I had to make a couple of changes to AlphaZero to apply it to games with randomness and more than two players.

More than two players

Handling more than two players is the easy one. AlphaZero uses values in the range 0-1 to represent state values for the current player; the value for the other player is 1 - value. When there’s more than one player, state values can’t be reduced to a single number in the same way. I use a map from player to value for every player in the episode. One point of value is available for each pair of players: if tied, 0.5 points each, and otherwise 1 to the player who finished ahead and 0 to the player who finished behind.

A consequence of this approach is that the model doesn’t care about the margin of victory: when it thinks it’s guaranteed to win it has no preference between its possible moves and will play in ways that look surprising to a human.

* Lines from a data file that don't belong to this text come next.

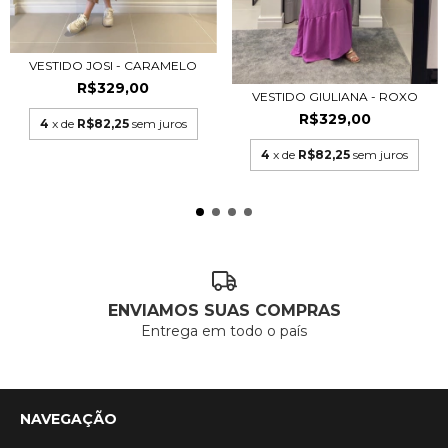
VESTIDO JOSI - CARAMELO
R$329,00
VESTIDO GIULIANA - ROXO
R$329,00
4
x de
R$82,25
sem juros
4
x de
R$82,25
sem juros
ENVIAMOS SUAS COMPRAS
Entrega em todo o país
NAVEGAÇÃO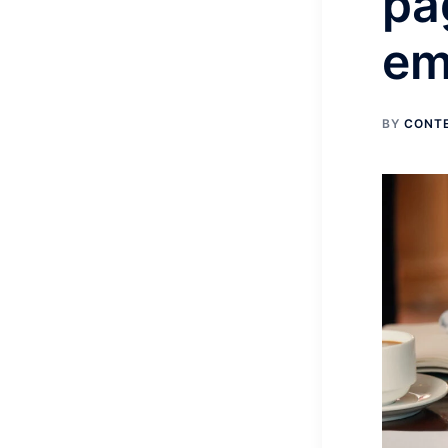
pa
em
BY
CONT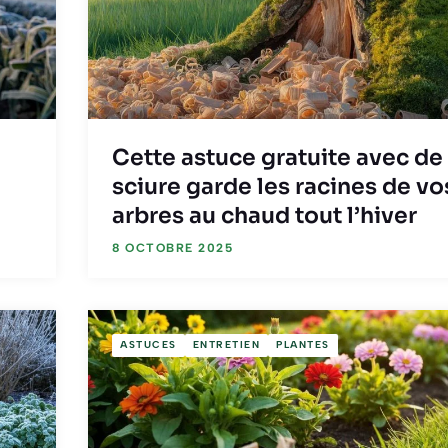
Cette astuce gratuite avec de 
sciure garde les racines de vo
arbres au chaud tout l’hiver
8 OCTOBRE 2025
ASTUCES
ENTRETIEN
PLANTES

An improvement to address that issue could be to allocate a portion of the points based on the margin between the player and the player finishing ahead or behind that player. That change would also add some smoothness that could reduce the impact of value noise for actions that are visited infrequently during tree search.

Another possible change would be to normalize these values such that their sum is 1.

Randomness

To handle randomness I introduced “chance nodes” in the search tree. Chance nodes are children of action nodes and parents of state nodes. Game implementations produce both a new state and a “chance key” when applying an action to a state. The chance key’s function is to uniquely identify the associated new state among all of the possible states resulting from the same action. For example if the random event is a single d6 roll, the chance key could be the number of pips rolled. It’s essentially an optimization to avoid comparing entire state values for equality.

A configurable maximum number of chance nodes are retained by action nodes with the least-visited nodes being expunged when needed.

Game logic is not responsible for knowing or producing the full distribution of chance outcomes. Each simulation generates a new random outcome and the resulting distribution of values should converge to the true chance-weighted distribution as the number of simulations increases.

A potentially serious issue with this approach is that, depending on the game, chance nodes may result in an enormous branching factor that limits the depth of tree search. For example in Kingdomino the second draw of tiles has 44×43×42×41=3258024 possible outcomes. Each of those outcomes will be visited no more than once in practice so search depth beyond that point will be one. Simulations will still back-propagate a reasonable distribution of values from the model value function following these random events but AlphaZero’s ability to deeply search promising regions of the tree will be crippled. I hope that this scheme can still generate strong play but it remains to be proven.